Total time for 18 decals was around 8
My favourite part of building a model
kit would have to be weathering! I then used a raw umber Vallejo acrylic
sludge wash to enhance the recessed lines defining the control surfaces
and cowling gills.
As these aircraft served in the hot tropical
sun, I “bleached” the high points of the upper surface
paintwork with a lightened shade of the overall green. I the dry brushed
Humbrol matt aluminium over the “wear” areas of the fuselage
side under the cockpit and the wing roots.
Once again the model was put aside to
cure and finally sprayed with Aeromaster flat, to give a matt appearance.
The undercarriage attachment was essentially
trouble free, although I needed to use a 5mm length of brass tubing
to install the tail wheel into the oversized hole under the tail. Finally
I added the assembled propeller and the Pitot tube.
Careful applications of powdered pastel
around the engine exhaust and gun barrels were then applied. I then
lightened various panel lines to add a degree of sun bleaching. All
masking was then removed and my Boomerang was complete!!
Well, I happen to like this stubby little
Aussie aircraft! BUT the frustration and angst generated whilst constructing
it almost outweighed my liking of the Boomerang.
Unfortunately the Airfix release is the
only game in town if you want a 1:72 Boomerang for your display shelf.
This is changing soon though, with Special Hobby supposedly releasing
a new Boomerang kit this year.
I would recommend this kit to any experienced
modeller mainly due to its age. That said and done, a junior modeller
could still get a great result straight OOB. There is also an alternative
scheme available from Red Roo which is a massive improvement over the
poorly printed kit decals. I chose to use very old Esci decals, which
needed a great deal of work to perform well.
World Aircraft Files
Mr Noel barnes
Restored 'original' Boomerang Cockpit of "Suzy-Q" -
Temora Aviation Museum (Feb. 2005)
History alive ! - These three gentlemen
all served in the RAAF during WW II. Each man has his own story to
My friend Earl is in the middle (blue hat) and used to fly Lancaster
Bombers from England. He was also a RAAF Flying Instructor at EFTS Uranquinty
- instructing upon DH-82 Tiger Moths and CAC Wirraways.
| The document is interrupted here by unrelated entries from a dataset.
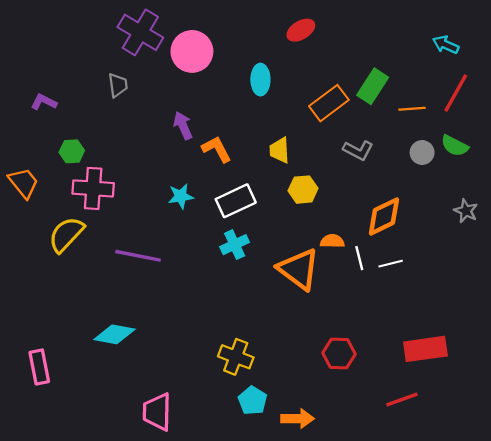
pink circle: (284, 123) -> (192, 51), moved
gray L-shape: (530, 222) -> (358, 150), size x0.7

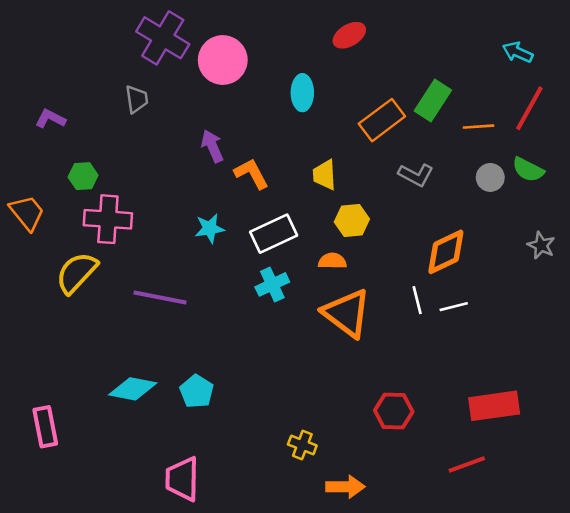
orange semicircle: (332, 241) -> (332, 261), moved
yellow cross: (236, 357) -> (302, 445), moved, size x0.7
cyan pentagon: (253, 401) -> (197, 391), moved

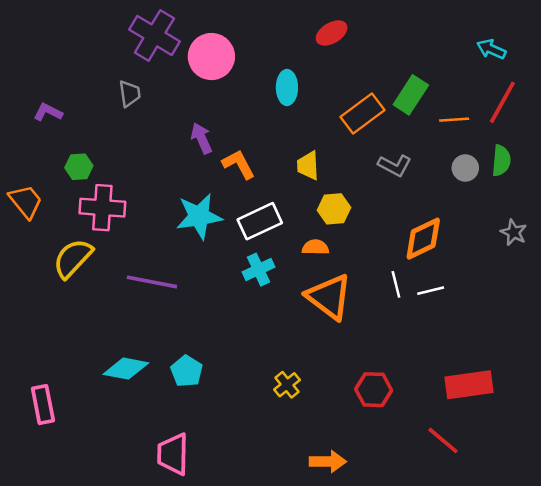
green semicircle: (528, 170) -> (501, 161), turned -112
cyan star: (210, 228) -> (199, 216), size x1.6
yellow cross: (302, 445) -> (287, 385), moved, turned 30
red line: (467, 465) -> (443, 440), turned 60

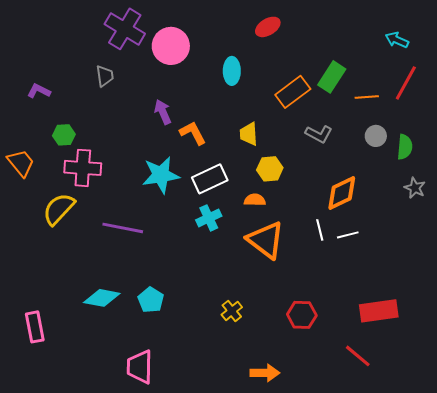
green semicircle: (501, 161) -> (405, 147), moved

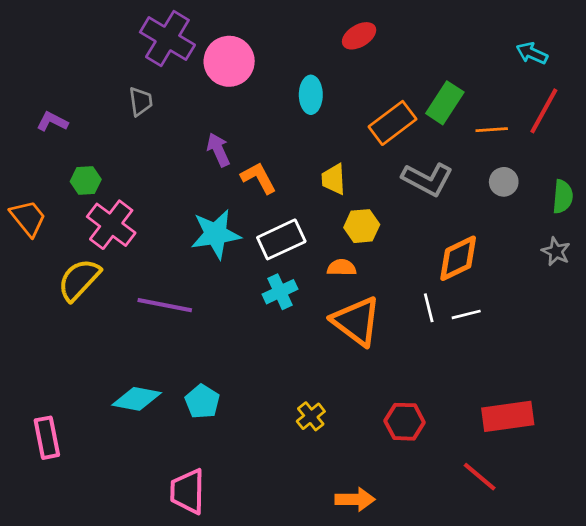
gray L-shape: (319, 134) -> (427, 179), size x1.4
green semicircle: (405, 147) -> (563, 197), moved
pink cross: (83, 168) -> (111, 225), turned 33

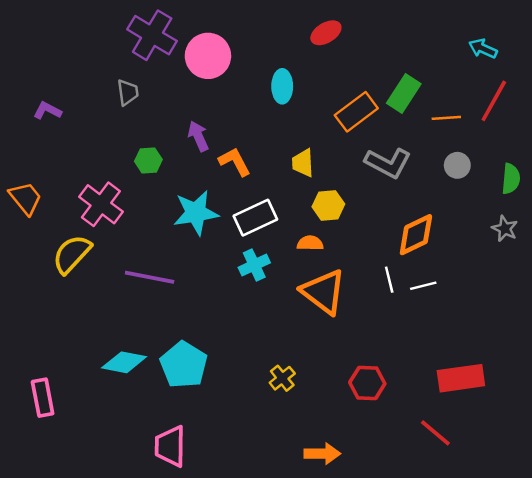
green hexagon: (86, 181) -> (148, 160), moved
cyan pentagon: (202, 402) -> (184, 365), size x1.5

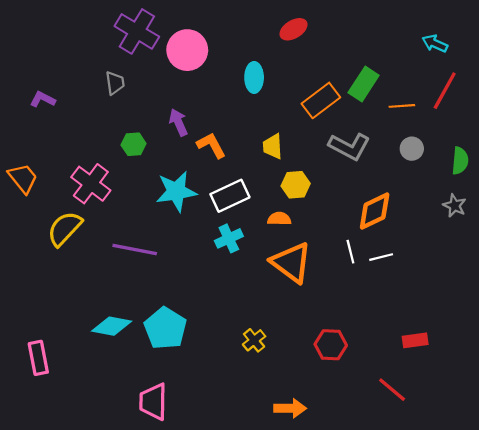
red rectangle: (461, 378) -> (415, 340), size x0.6

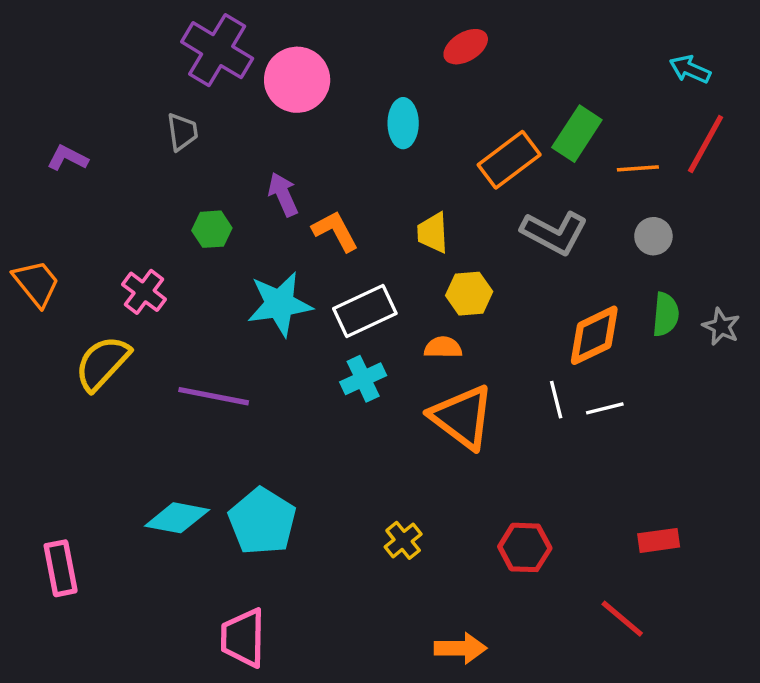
green semicircle: (460, 161) -> (666, 314), moved
pink cross: (91, 184) -> (144, 292), size x0.7

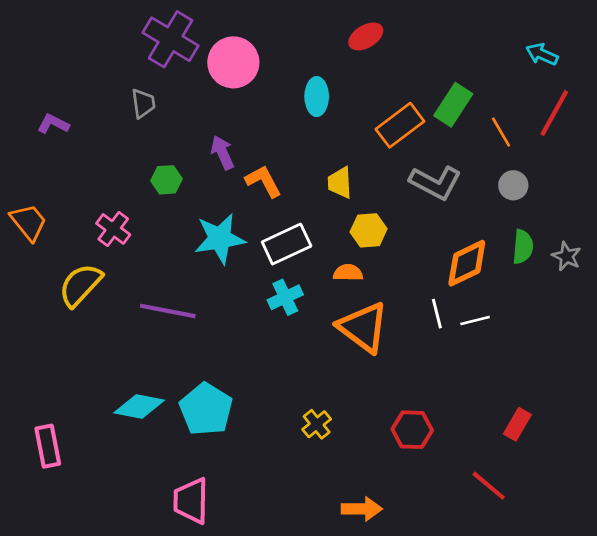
orange line: (638, 168) -> (501, 132), turned 64
red rectangle: (659, 540) -> (517, 424), turned -52

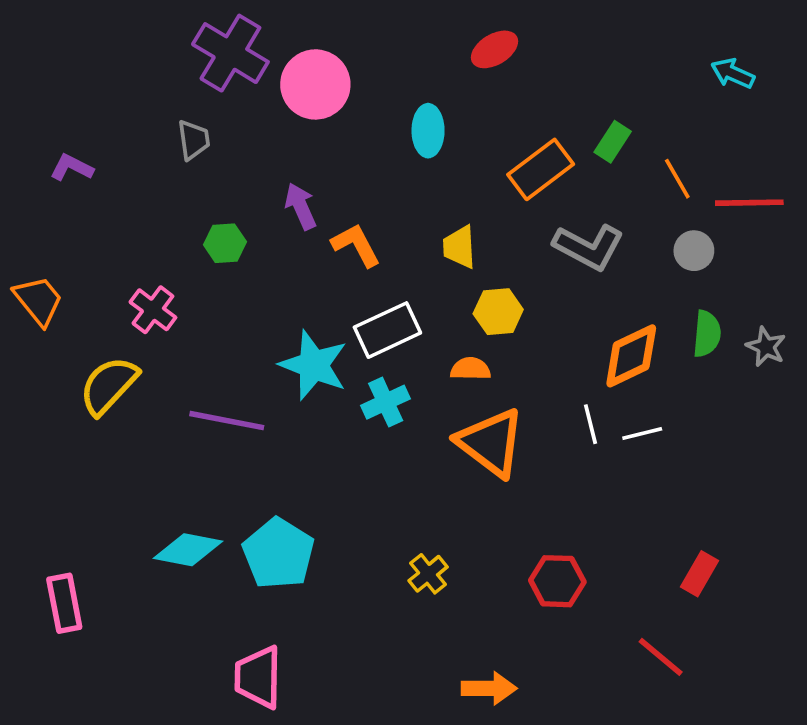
green rectangle: (453, 105) -> (613, 142), size x0.7
red line: (554, 113) -> (749, 203), moved, turned 60
cyan star: (220, 239) -> (314, 365), moved, turned 30

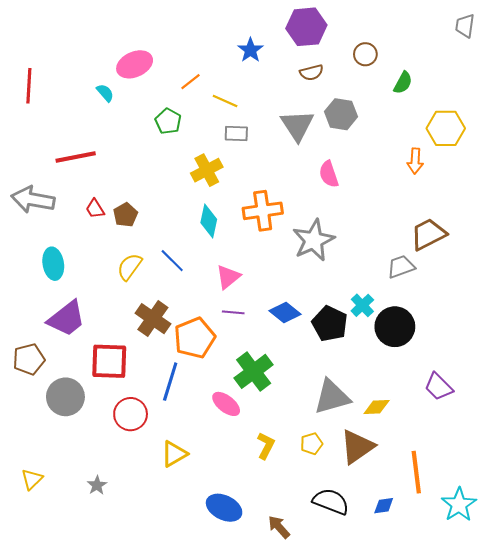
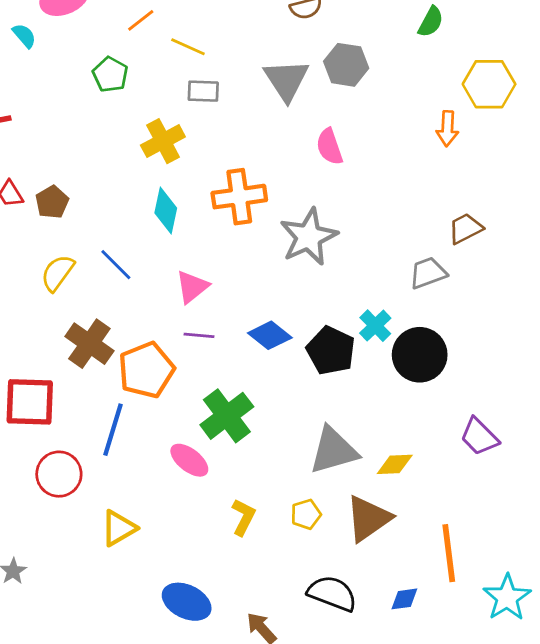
brown trapezoid: (428, 234) -> (465, 228), size x0.7

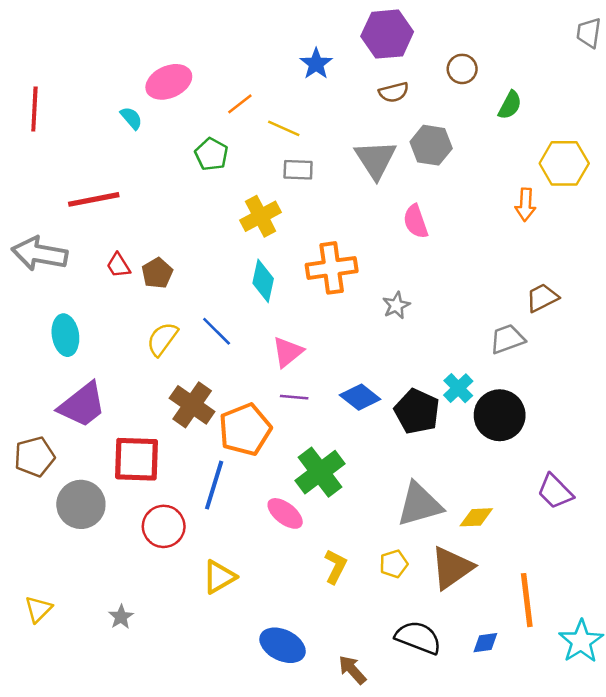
gray star: (309, 237) -> (396, 305), size x0.5

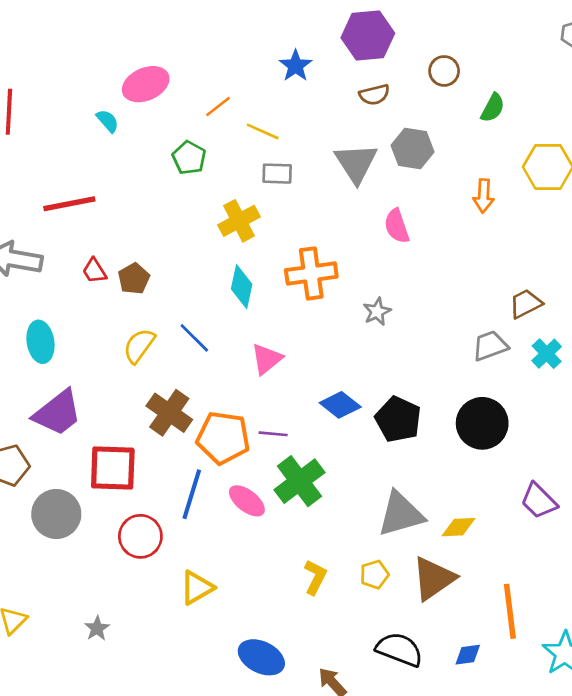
orange arrow: (525, 205) -> (484, 196), moved
cyan cross: (458, 388) -> (547, 354), moved
purple line: (294, 397) -> (273, 434), moved
orange pentagon: (245, 429) -> (223, 438), turned 30
pink ellipse: (285, 513) -> (247, 501), moved

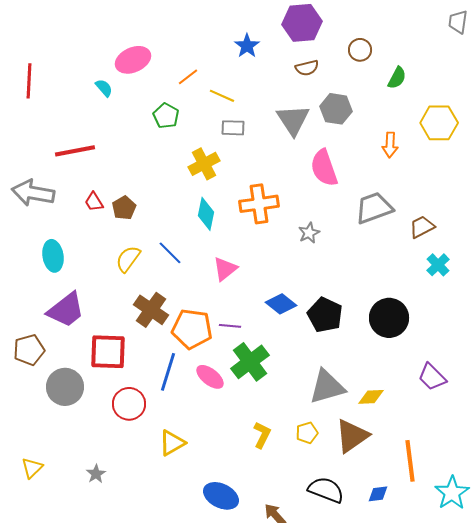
pink semicircle: (397, 226) -> (324, 168), size x1.4
gray trapezoid: (490, 346) -> (374, 208), moved, size x1.4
The gentleman on the right flew P-40's
(Kittyhawks) from New Guinea and the gent on the left was an engine
fitter on Kittyhawks.
All three men met by matter of pure co-incidence
at Temora Aviation Museum in February, 2005. The stories they told
and reminisced upon all day was nothing short of amazing !
They all loathed the "Boomer"
during the war, but fell in love with her again at Temora.
Discussing tactics and the finer points of combat flying
"May we meet again 'ole Cobber !"
End of the day - the three airmen shake hands and vow to meet again one
day - soon !
... and they were men.
The conversation between these gentlemen (and they were)
continued in the car park for about two hours after the museum closed
- I only wish I could reprint here, the conversations in full - Let's
just say, the 'discussion' revolved around the current state of our
great Nation, Australia and certain influencing effects upon it over
the last 30 years or so - I'll leave it up to your imagination !!